Alenia consistently produce insightful educational movie. This year, they bring us back to Papua again. The moment and the message "coincidentally" match with recent conflict we're having there and the bigger intolerance issue that we are facing these days. Definitely not to be missed :) http://www.21cineplex.com/di-timur-matahari-movie,2852,02DTMI.htm
Celebrating diversity and working on unity! That's the message I get from this movie. Adegan pertama dibuka dengan nuansa humor dimana Mazmur sang bocah SD - tokoh utama dalam film ini, nyaris tewas tertabrak motor. Mengapa adegan tragis kok dibilang humor? Cari tahu jawabannya di filmnya, yahh. #blog_tak_berbayar
Selanjutnya, scene demi scene membawa kita pada kenyataan di belahan Timur Indonesia. Dari yang indah, sampai kemungkinan terburuk. Dari nihilnya kehadiran seorang guru, transaksi jual beli di pasar tradisional, mahalnya harga sembako, shock teknologi yang tidak pada tempatnya, pencarian lapangan pekerjaan, perselisihan antar suku, sampai praktik KDRT komplet disajikan dalam film ini.
Dengan durasi hampir dua jam, alur cerita terasa berjalan lambat. Sedikit kebosanan terasa akibat setting adegan yang kurang variatif. Lokasi pengambilan gambar berputar di situ-situ saja. Gunung, jembatan, sungai, apartemen, lembah, gunung, padang rumput, sungai, pasar, desa,gereja, sekolah, dll. Mungkinkah karena Papua luas dan medannya cukup sulit, sehingga pengambilan gambar tidak banyak berpindah tempat?

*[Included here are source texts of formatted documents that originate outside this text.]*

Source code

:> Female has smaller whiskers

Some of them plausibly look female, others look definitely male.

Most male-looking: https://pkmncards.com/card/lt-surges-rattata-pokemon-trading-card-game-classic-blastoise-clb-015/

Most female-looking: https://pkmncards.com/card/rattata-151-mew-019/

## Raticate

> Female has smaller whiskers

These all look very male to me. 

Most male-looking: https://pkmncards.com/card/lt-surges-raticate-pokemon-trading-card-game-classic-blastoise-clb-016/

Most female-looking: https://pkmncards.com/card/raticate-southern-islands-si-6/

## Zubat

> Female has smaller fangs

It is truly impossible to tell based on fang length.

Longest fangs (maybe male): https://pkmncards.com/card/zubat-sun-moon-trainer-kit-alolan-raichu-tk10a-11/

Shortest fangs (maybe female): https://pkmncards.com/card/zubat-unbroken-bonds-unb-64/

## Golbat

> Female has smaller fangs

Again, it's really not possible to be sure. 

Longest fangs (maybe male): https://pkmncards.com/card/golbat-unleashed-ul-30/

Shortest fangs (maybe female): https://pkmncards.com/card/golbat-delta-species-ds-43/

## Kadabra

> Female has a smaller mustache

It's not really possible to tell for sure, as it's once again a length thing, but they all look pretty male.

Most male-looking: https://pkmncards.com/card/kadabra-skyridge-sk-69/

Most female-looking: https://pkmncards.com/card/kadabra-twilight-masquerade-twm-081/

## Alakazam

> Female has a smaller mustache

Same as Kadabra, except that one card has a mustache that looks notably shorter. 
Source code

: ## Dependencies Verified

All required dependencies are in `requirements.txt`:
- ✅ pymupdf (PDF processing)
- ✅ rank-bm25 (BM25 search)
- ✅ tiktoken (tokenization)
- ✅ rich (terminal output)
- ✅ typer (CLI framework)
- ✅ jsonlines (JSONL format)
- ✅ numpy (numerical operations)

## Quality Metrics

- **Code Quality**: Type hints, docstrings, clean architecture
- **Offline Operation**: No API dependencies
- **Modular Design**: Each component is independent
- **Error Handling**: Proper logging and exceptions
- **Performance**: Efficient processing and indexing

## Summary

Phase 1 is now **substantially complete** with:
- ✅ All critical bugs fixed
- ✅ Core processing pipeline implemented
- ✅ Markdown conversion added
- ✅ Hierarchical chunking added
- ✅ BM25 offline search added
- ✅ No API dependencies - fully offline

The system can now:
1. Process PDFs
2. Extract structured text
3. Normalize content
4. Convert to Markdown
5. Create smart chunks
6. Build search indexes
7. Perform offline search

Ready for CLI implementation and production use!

Namun toh, kesederhanaan tanah Papua yang terbalut dalam keindahannya tetap bikin penonton menahan napas setiap kali panorama Papua ditampilkan.
Dengan setting, properti, dan kostum yang terbilang cukup simple, film ini berhasil menampilkan kompleksitas permasalahan Papua. Kalau dulu (bahkan mungkin sampai sekarang) kita masih sering menganggap koteka sebagai bahan candaan, di film ini siap-siap lihat penduduk berkoteka yang menjadi bagian keragaman Indonesia.
Pemilihan kostum sepertinya dipertimbangkan dengan baik oleh tim produksi. Pasalnya, sebagian penduduk desa digambarkan sudah berpakaian lengkap layaknya warga kota besar, sementara lainnya masih menggunakan pakaian tradisional: koteka itu tadi. There must be a reason for this and I guess this is the reality.
Film ini bikin saya melontarkan pertanyaan yang sama berulang-ulang: "Beneran nih masih ada yang kayak gini di Indonesia? Di dunia?"
Banyak ketidakpercayaan muncul akibat kejutan-kejutan seru, sadis, ironis. Misalnya, tradisi memotong jari tangan sendiri ketika seseorang menjadi janda, atau perang suku yang menggunakan panah, face-to-face selayaknya membunuh buruan. Dan di dalam setiap konflik, anak-anak menjadi korban yang paling rentan sekaligus berpotensi sebagai pemersatu.
Anak-anak yang menjadi pusat dari film ini. Mereka dengan wujud yang masih cilik ternyata bisa memiliki hati yang lebih besar dari orang dewasa dalam menerima perbedaan dan mengatasi konflik. Mengutip salah satu dialog di film ini, "Tidak ada masalah yang terlalu besar yang tidak bisa diselesaikan dengan kasih." Anak-anak pula yang membuktikan keampuhan kalimat ini.
Kasih itu tidak melulu digambarkan dengan dialog berbahasa Indonesia. Banyak adegan yang menggunakan bahasa setempat, termasuk lagu-lagu daerah yang dinyanyikan dengan bahasa aslinya tanpa subtitle terjemahan. Secara khusus, saya menikmati adegan anti klimaks yang menggunakan lagu berbahasa daerah sebagai solusi permasalahan. Memang penonton dibuat bertanya-tanya akan maknanya, but that's the beauty of it: we realize the meaning and impact of the song without understanding the lyric.